I'll never forget such either. I removed the spark plug from a Hobie EZ chainsaw that I thought was flooded, left the spark plug dangling by it's high tension wire after inspecting the plug, crotch cranked the saw and it spewed lots of gas on my pants at the crotch area like a fire breathing dragon. I was dancing around hitting myself on the gonads trying to put out the fire on the burning pants.
Sure was thankful no one was around to see or record that one on their cell phone.


Moral of story: Do not crotch crank a chainsaw that is suspected of being flooded with the spark plug dangling by the cylinder hole.
 
turned into a fire-breathing DRAGON.

I'll never forget such either. I removed the spark plug from a Hobie EZ chainsaw that I thought was flooded, left the spark plug dangling by it's high tension wire after inspecting the plug, crotch cranked the saw and it spewed lots of gas on my pants at the crotch area like a fire breathing dragon. I was dancing around hitting myself on the gonads trying to put out the fire on the burning pants.
Sure was thankful no one was around to see or record that one on their cell phone.


Moral of story: Do not crotch crank a chainsaw that is suspected of being flooded with the spark plug dangling by the cylinder hole.
NEVER crotch-crank any saw. Start it like a real man, with 1 hand on the wrap, and the other grips the recoil?

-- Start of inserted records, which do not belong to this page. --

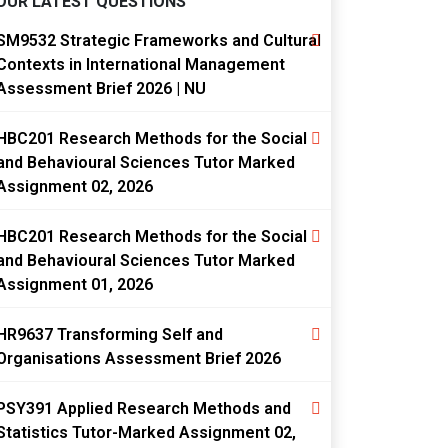
OUR LATEST QUESTIONS
SM9532 Strategic Frameworks and Cultural
Contexts in International Management
Assessment Brief 2026 | NU
HBC201 Research Methods for the Social
and Behavioural Sciences Tutor Marked
Assignment 02, 2026
HBC201 Research Methods for the Social
and Behavioural Sciences Tutor Marked
Assignment 01, 2026
HR9637 Transforming Self and
Organisations Assessment Brief 2026
PSY391 Applied Research Methods and
Statistics Tutor-Marked Assignment 02,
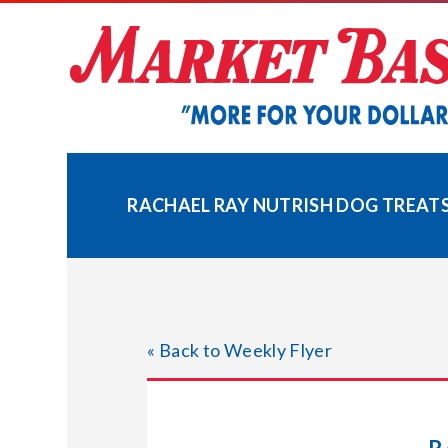
Skip
to
content
RACHAEL RAY NUTRISH DOG TREATS 
« Back to Weekly Flyer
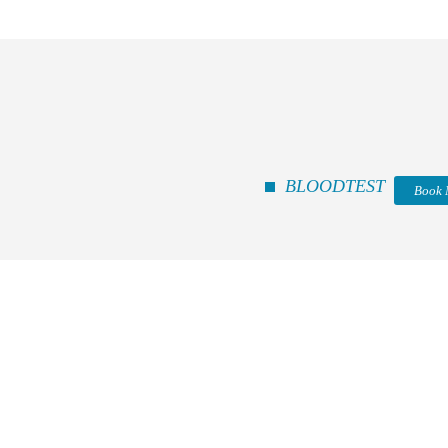
BLOODTEST
Book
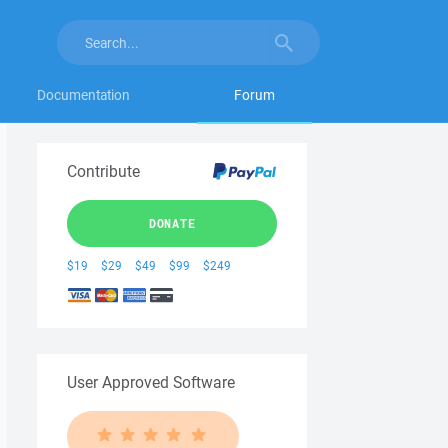
Documentation
Forum
Contribute
DONATE
$19
$29
$49
$99
$249
User Approved Software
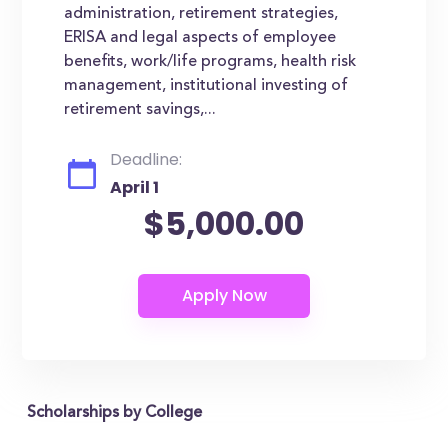
administration, retirement strategies,
ERISA and legal aspects of employee
benefits, work/life programs, health risk
management, institutional investing of
retirement savings,...
Deadline:
April 1
$5,000.00
Scholarships by College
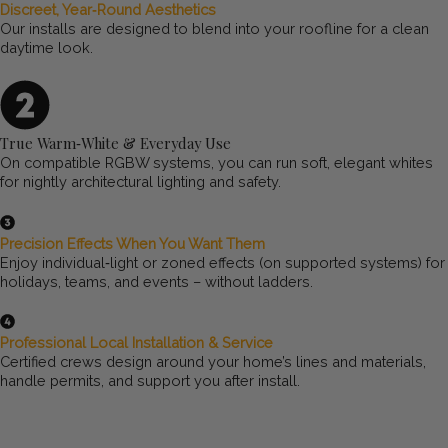
Discreet, Year‑Round Aesthetics
Our installs are designed to blend into your roofline for a clean
daytime look.
True Warm‑White & Everyday Use
On compatible RGBW systems, you can run soft, elegant whites
for nightly architectural lighting and safety.
Precision Effects When You Want Them
Enjoy individual‑light or zoned effects (on supported systems) for
holidays, teams, and events – without ladders.
Professional Local Installation & Service
Certified crews design around your home’s lines and materials,
handle permits, and support you after install.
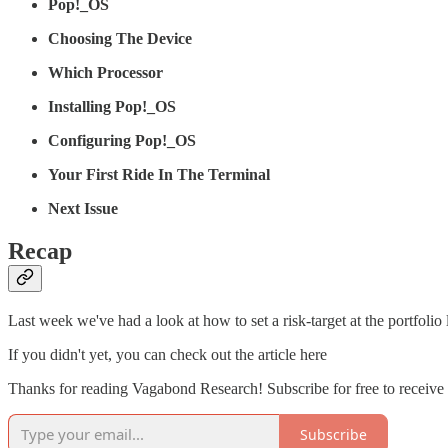
Pop!_OS
Choosing The Device
Which Processor
Installing Pop!_OS
Configuring Pop!_OS
Your First Ride In The Terminal
Next Issue
Recap
Last week we've had a look at how to set a risk-target at the portfoli
If you didn't yet, you can check out the article here
Thanks for reading Vagabond Research! Subscribe for free to receiv
Subscribe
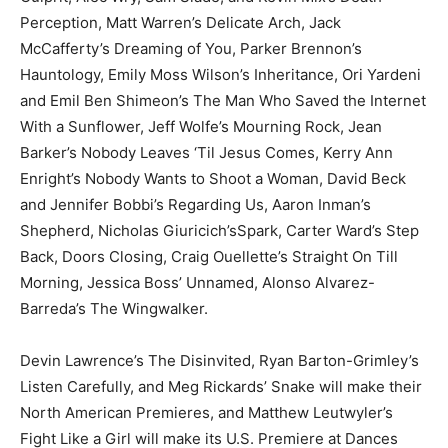
Perception, Matt Warren’s Delicate Arch, Jack
McCafferty’s Dreaming of You, Parker Brennon’s
Hauntology, Emily Moss Wilson’s Inheritance, Ori Yardeni
and Emil Ben Shimeon’s The Man Who Saved the Internet
With a Sunflower, Jeff Wolfe’s Mourning Rock, Jean
Barker’s Nobody Leaves ‘Til Jesus Comes, Kerry Ann
Enright’s Nobody Wants to Shoot a Woman, David Beck
and Jennifer Bobbi’s Regarding Us, Aaron Inman’s
Shepherd, Nicholas Giuricich’sSpark, Carter Ward’s Step
Back, Doors Closing, Craig Ouellette’s Straight On Till
Morning, Jessica Boss’ Unnamed, Alonso Alvarez-
Barreda’s The Wingwalker.
Devin Lawrence’s The Disinvited, Ryan Barton-Grimley’s
Listen Carefully, and Meg Rickards’ Snake will make their
North American Premieres, and Matthew Leutwyler’s
Fight Like a Girl will make its U.S. Premiere at Dances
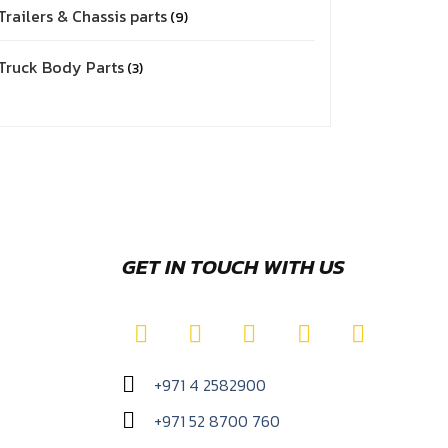
Trailers & Chassis parts
9
Truck Body Parts
3
GET IN TOUCH WITH US
+971 4 2582900
+971 52 8700 760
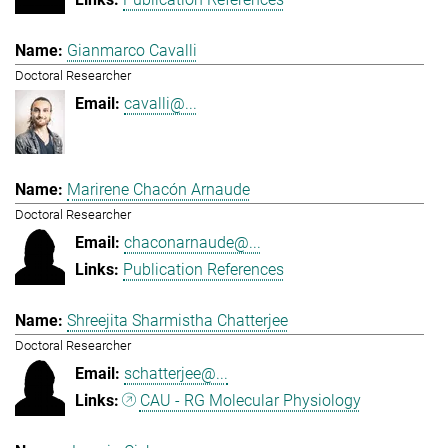
Gianmarco Cavalli
Doctoral Researcher
cavalli@...
Marirene Chacón Arnaude
Doctoral Researcher
chaconarnaude@...
Publication References
Shreejita Sharmistha Chatterjee
Doctoral Researcher
schatterjee@...
CAU - RG Molecular Physiology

Some people take the stickman drawings in the manual seriously.
 
You should be aware that drop starting is not an approved technique, despite the fact that most guys, including myself, routinely do it that way.

Crotch-cranking and ground-starting are the approved methods, according to OSHA and several other "safety" related organizations. In fact, all of the organizations that give us rules, tell us not to drop start a saw, excepting only for climbers in a tree.

Crotch-cranking, however, is not quite the term that most folks use.

 
Crotch cranking A CHAINSAW just does not sound politically correct.
Yep you are right, every word has to be so politically correct/gender specific now days.

(so as to not hurt any ones feelings)

Them Nancy types that has to get wording/speech politically needs to get a Redneck dictionary.
and also look up the definition of Redneck.
Rednecks could also use a cross reference manual to get the redneck version of some of them politically correct words used by politicians and Nancy types..

I'm a Redneck.
 
As a couple others mentioned, I went out flounder gigging with no lighter and was ready for a cigarette. My best fishing buddy pulled some stuffing out of his boat cushion, wet it with fuel, and lit it with a spark plug.

To CHECK for spark, I usually find one of my kids who needs to learn not to pull my finger....
 
Spoken like a true Okie. You don't live anywhere near US 62 & US 69 highways, do you?
Shore do.
Right betwinx them thar roads in corner of NE Okla. (sometimes called the 3 states area. Ok, Ar, and Mo)

The more people I meet the more I like my dawgs now days.
 
Shore do.
Right betwinx them thar roads in corner of NE Okla. (sometimes called the 3 states area. Ok, Ar, and Mo)

The more people I meet the more I like my dawgs now days.

Well... Muskogee is in the SW corner.

Back when I was a pre-teen, my dad bought a fancy car that had an 8-track player. The only tape he ever bought had this song on it:



So the first song I ever heard that introduced me to modern music was this one! Now that was about the only tape he ever bought, so we heard that one quite a few times. Got that one drilled permanently into my memory.